*WHAT IS REQUIRED*. From the forum thread about Seen Nearby below, list every condition that the quoted description of the feature gives for which observations it searches.

*TEXT SEGMENT*.
* * * *

Is there a description of how Seen Nearby should work?

Is there a description anywhere of how Seen Nearby in taxa suggestions is supposed to work? I spent some time last fall trying to clean up some range confusion on two species of Callirhoe, but it seems like I am still getting incorrect “Seen nearby” results on new observations. However, it is difficult to find a description of how the feature is supposed to work and how frequently it is updated, so I don’t know if it is actually operating correctly or not. Thanks.


There’s some helpful info here:

1 Like

Thanks. Adding the link to the old forum from that link:

The basic operation described in that link from Tony Iwane was:
““Seen Nearby” searches for Research Grade observations - excepting the observation in question - within 100km of the requested coordinates and 45 days before and after the date specified (if there is one).”

Based on that, it seems like I am getting incorrect suggestions (a species included in seen nearby that shouldn’t be), but I’ll wait for more feedback. I am wondering if perhaps the species ranges are updated infrequently, but I have not seen any description of when it is evaluated.

1 Like

Did you review all erroneous IDs, including Casual, Research Grade, and people who opt out of community ID (might have to use the “No” checkbox in DQA if they are unresponsive)?

1 Like

Are you seeing this on your own observations or those from other people? The AI can still suggest things (with the suggested icon) that were not seen nearby.

I’m also not sure how long it takes for this to get refreshed. If you just reIDed things, it might not have updated yet.

It is on other people’s observations. The observer identifies the observation as the incorrect species, presumably based on the computer vision/ seen nearby suggestion. When I go to ID the observation, I can see that it is suggesting the out or range species not only as Visually Similar, but also as Seen Nearby.

* * * *

*RECORDED INFORMATION*.
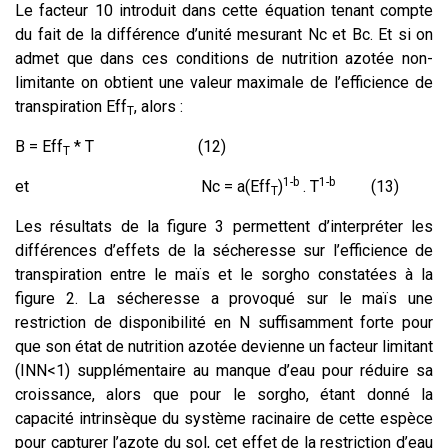
Le facteur 10 introduit dans cette équation tenant compte
du fait de la différence d’unité mesurant Nc et Bc. Et si on
admet que dans ces conditions de nutrition azotée non-
limitante on obtient une valeur maximale de l’efficience de
transpiration Eff
, alors :
T
B = Eff
* T (12)
T
1-b
1-b
et Nc = a(Eff
)
. T
(13)
T
Les résultats de la figure 3 permettent d’interpréter les
différences d’effets de la sécheresse sur l’efficience de
transpiration entre le maïs et le sorgho constatées à la
figure 2. La sécheresse a provoqué sur le maïs une
restriction de disponibilité en N suffisamment forte pour
que son état de nutrition azotée devienne un facteur limitant
(INN<1) supplémentaire au manque d’eau pour réduire sa
croissance, alors que pour le sorgho, étant donné la
capacité intrinsèque du système racinaire de cette espèce
pour capturer l’azote du sol, cet effet de la restriction d’eau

* * * *

*EXERCISE SOLUTION*.
- The observations must be Research Grade.
- The observation in question is excluded.
- They must lie within 100 km of the requested coordinates.
- They must fall within 45 days before and after the specified date, if there is one.